Birkaç kez Chanyeol'u sarstığım halde uyanmıyordu. Bu da beni ayrı endişelendirmeye başlamıştı. En sonunda arkamda birinin durduğunu hissettim. Bu ürpermeme sebep olmuştu. Elimle Chanyeol'un elini sıkarken gücümü toplayıp kendimi savunaya hazırlanıyordum.
Işığım belki Chanyeol'e zarar verecekti ama bizi korumam için bu gerekliydi. Ama ben ışığıma başvurmadan Chanyeol aniden doğruldu ve beni kucağına alıp arkamda duran kişiden bir anda uzaklaştı. Beni yere indirdiğinde karşımızdakine baktım.

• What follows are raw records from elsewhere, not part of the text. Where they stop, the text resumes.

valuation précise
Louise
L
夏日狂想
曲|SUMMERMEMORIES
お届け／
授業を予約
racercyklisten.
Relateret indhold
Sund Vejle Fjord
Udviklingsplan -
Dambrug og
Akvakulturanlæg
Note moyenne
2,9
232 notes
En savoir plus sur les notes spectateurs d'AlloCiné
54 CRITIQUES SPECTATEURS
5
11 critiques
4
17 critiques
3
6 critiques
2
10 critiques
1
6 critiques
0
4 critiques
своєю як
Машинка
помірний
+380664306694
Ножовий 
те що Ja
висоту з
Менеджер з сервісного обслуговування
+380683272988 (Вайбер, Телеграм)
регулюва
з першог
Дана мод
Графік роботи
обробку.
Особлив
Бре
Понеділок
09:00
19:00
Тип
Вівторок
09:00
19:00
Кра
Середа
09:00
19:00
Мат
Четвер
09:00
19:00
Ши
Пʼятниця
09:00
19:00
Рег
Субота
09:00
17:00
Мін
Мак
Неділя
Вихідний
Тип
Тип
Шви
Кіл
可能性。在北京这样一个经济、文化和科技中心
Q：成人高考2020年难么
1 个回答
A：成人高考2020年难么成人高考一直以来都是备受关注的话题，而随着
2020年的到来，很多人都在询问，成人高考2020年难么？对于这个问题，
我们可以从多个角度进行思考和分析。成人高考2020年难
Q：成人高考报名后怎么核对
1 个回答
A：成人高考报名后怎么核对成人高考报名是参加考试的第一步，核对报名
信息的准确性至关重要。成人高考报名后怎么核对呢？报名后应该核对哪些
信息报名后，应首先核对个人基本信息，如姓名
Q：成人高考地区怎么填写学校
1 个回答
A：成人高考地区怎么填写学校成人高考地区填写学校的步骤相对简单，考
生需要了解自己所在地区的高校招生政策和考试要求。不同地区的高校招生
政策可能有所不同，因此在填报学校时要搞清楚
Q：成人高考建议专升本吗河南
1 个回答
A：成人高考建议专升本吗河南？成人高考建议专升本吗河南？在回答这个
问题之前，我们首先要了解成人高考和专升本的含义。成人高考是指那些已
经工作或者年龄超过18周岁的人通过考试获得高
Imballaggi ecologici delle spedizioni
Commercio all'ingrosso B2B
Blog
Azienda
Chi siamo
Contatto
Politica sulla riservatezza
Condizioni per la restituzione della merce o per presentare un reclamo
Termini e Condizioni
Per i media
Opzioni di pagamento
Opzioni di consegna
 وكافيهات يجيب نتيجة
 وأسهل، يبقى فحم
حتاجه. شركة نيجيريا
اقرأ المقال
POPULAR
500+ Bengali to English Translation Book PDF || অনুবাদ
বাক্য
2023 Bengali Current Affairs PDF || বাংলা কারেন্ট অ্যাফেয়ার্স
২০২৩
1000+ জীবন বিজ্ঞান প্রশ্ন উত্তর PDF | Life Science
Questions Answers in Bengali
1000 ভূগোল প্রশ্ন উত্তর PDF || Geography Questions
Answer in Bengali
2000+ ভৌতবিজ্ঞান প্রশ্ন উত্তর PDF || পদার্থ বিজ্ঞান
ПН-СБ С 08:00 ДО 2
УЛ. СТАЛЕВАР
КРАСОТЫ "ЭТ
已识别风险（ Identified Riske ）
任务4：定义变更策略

Tamamen siyahtı ve şeytan olduğu kesindi. Kapüşonu vardı ve suratı tam olarak görünmüyordu. Havanın iyice kararması ile birlikte etrafımız da iyice sarılmıştı. Chanyeol aniden elimi bıraktı ve öne çıktı.
"Neler oluyor!?"
"Zamanı geldi Chanyeol." diye cevap verdi karşıdaki. Neyin zamanı olduğu konusunda hiçbir fikrim yokken sadece etrafa bakmakla yetiniyordum. Her duruma karşı ise elimde küçük bir ışık çıkarmıştım.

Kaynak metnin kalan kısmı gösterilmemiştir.